Catarina disse para a professora que estava doente, que há dois meses não fazia uso da toalhinha higiênica. Pois não é que mandaram a menina para o continente? A agulha do doutor picando um bracinho, tudo meio embaçado. Foi só tirar o curativo da vagina que a sangueira doida foi descendo, suco de guri no vaso sanitário. Faltavam as páginas sobre reprodução no livro de biologia, o saber já vinha amputado pelas freiras: para Catarina, aquele capítulo faria o sentido do vermelho negro em suas coxas.

Catarina para fora do colégio.

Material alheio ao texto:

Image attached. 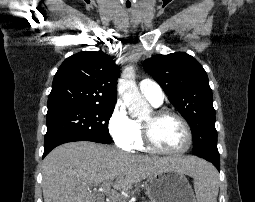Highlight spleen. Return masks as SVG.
I'll use <instances>...</instances> for the list:
<instances>
[{
  "instance_id": "3e777b00",
  "label": "spleen",
  "mask_w": 255,
  "mask_h": 202,
  "mask_svg": "<svg viewBox=\"0 0 255 202\" xmlns=\"http://www.w3.org/2000/svg\"><path fill=\"white\" fill-rule=\"evenodd\" d=\"M193 177L197 201L217 202L219 179L214 167L204 161L197 165Z\"/></svg>"
}]
</instances>
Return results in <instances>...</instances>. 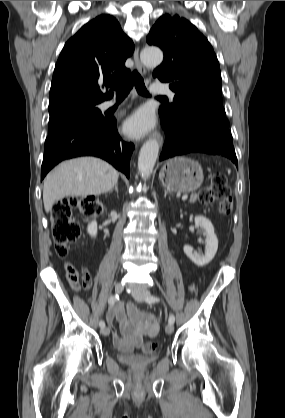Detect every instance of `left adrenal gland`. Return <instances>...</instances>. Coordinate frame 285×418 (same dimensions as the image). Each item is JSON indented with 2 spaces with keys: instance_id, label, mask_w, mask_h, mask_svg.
<instances>
[{
  "instance_id": "a2214340",
  "label": "left adrenal gland",
  "mask_w": 285,
  "mask_h": 418,
  "mask_svg": "<svg viewBox=\"0 0 285 418\" xmlns=\"http://www.w3.org/2000/svg\"><path fill=\"white\" fill-rule=\"evenodd\" d=\"M168 193H170V192H169L168 190H165V192H164V197H166ZM170 194H171V193H170Z\"/></svg>"
}]
</instances>
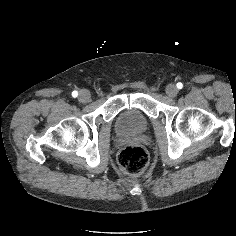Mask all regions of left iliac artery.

Expulsa ela não podia ser, que o pai rico doava quantias ao convento. Foram as irmãs do colégio que a convenceram de que ela não queria mais estudar. Deus e os exílios. Mas Silvio, homem sério que dava peso ao valor da verdade, não podia ter ciência da mão religiosa dessa desistência. A menina espremida entre as palavras de ordem. Qual pai se desagrada mais nessas horas?

Catarina na ponte. É a ponte e é o rio: espremida outra vez essa uma. A vida também é vertiginosa, não é qualquer um que pula. Catarina casou. Teve cinco filhos, um pouco de amor e um punhado de hematomas. Ainda vive por aquelas bandas. Ainda se lembra do moço que assobiava Ademilde Fonseca. Ainda toca piano. Ainda acredita em Deus.